There are nine Verses in Black Grace's new one-hour programme, performed by six extraordinary dancers - four strapping gods and two nuggety, svelte goddesses.
The Verses were inspired, artistic director Neil Ieremia takes time to explain in a chat over the footlights near the beginning, by snatches of poetry previously written, pieces of his favourite music, reflections lifted from his journals of yesteryear.
The end result is no dreamy reflection but a polished, pungent, bone-crunchingly physical and perfectly executed alchemy of music, muscle and motion.

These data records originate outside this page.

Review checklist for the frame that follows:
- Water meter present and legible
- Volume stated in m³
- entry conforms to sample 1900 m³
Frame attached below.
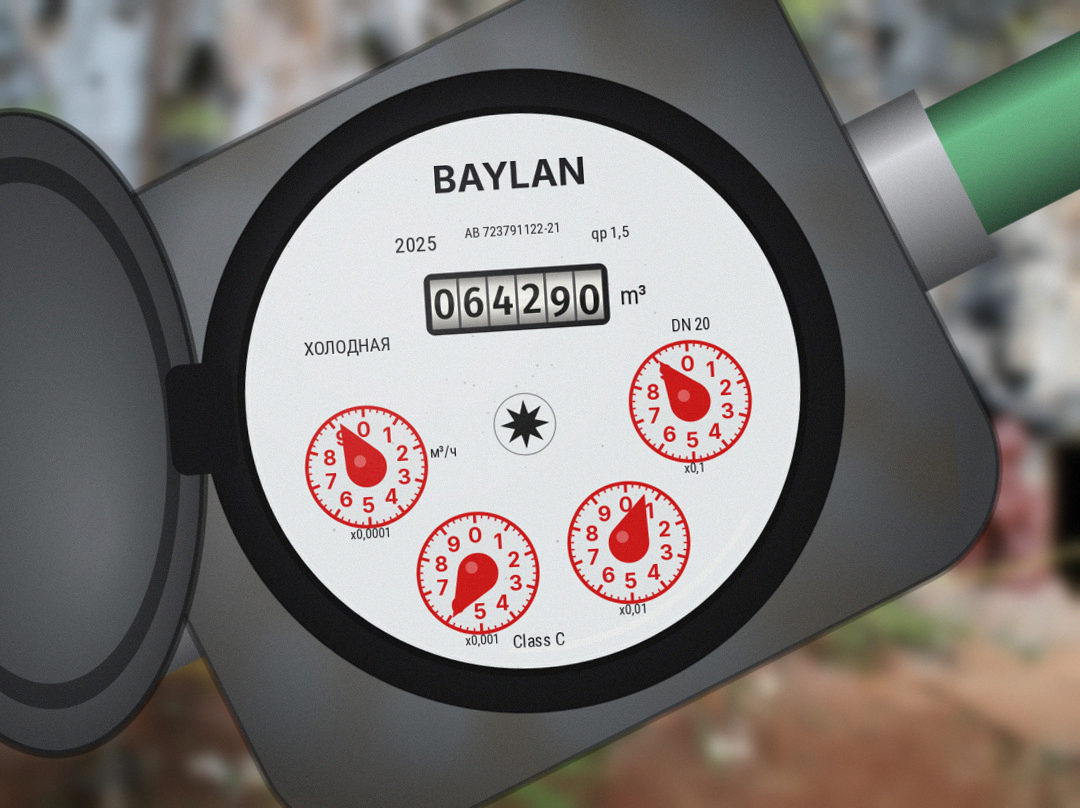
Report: 64289.9059 m³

It begins with Totem, with five of the dancers stacked and sculpted in a vertical plane, to emerge from the semi-darkness in an explosion of ferocious kicks, leaps and almost frightening extensions, punctuated with subtle off-beats and unexpected containments, little contrapuntal skips and hoppings, dramatic drops to the floor, sinuous lifts and wrappings, all spiced with both balletic precision and street cool.

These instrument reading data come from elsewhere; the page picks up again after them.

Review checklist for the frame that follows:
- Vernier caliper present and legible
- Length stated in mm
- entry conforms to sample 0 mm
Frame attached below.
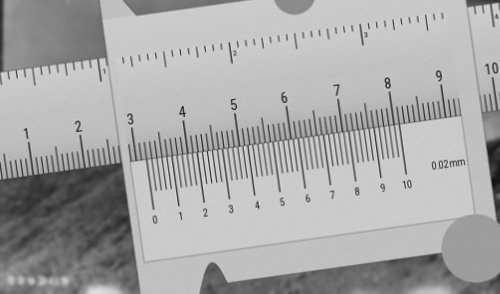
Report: 32.0 mm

The energy remains sky-high but the mood swings from Verse to Verse.
While Verse 2, subtitled Made Off, deals with grand fraud with the four male dancers (beautiful Sean MacDonald, pocket rocket Tupua Tigafua, staunch Thomas Fonua and chunky Jared Hemopo) escaping in wide boy style - look out for the wheels - Verse 3 introduces Abby Crowther and Zoe Watkins in Consolation for Unpopularity to Hurt by Johnny Cash, an exposition of visceral pain.

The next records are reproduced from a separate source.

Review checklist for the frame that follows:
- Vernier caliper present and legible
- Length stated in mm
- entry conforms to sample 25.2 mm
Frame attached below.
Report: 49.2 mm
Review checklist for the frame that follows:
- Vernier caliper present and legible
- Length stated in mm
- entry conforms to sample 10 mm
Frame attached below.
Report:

In Verse 4 Tupua and Thomas play-fight to Elvis Presley's Guitar Man, an excerpt from Ieremia's Gathering Clouds, and the only piece in the programme not newly crafted but a well-deserved replay of Bro-ness and humour.
Estelle Macdonald's costumes for Sean, Abby and Zoe in Verse 5 are a gorgeous ode to denim, from the frilled bloomers to a big jumpsuit and highlight the perfect dressing of this most perfect night of dance. Verse 6 sees Tupua and Thomas in heart-wrenching tribute to the victims of Samoa's 2009 tsunami.
There is a passionate solo for the lyrically limbed Macdonald, a Love Poem for the girls, then a crashing crescendo for the full company in Verse 9, to Voodoo Child by Ray Vaughan with lyrics from Jimi Hendrix's Voodoo Chile.
Nine Verses are almost too much to take in one sitting. This new embodiment of Black Grace, its very best, deserves not just one viewing - but two, three or more!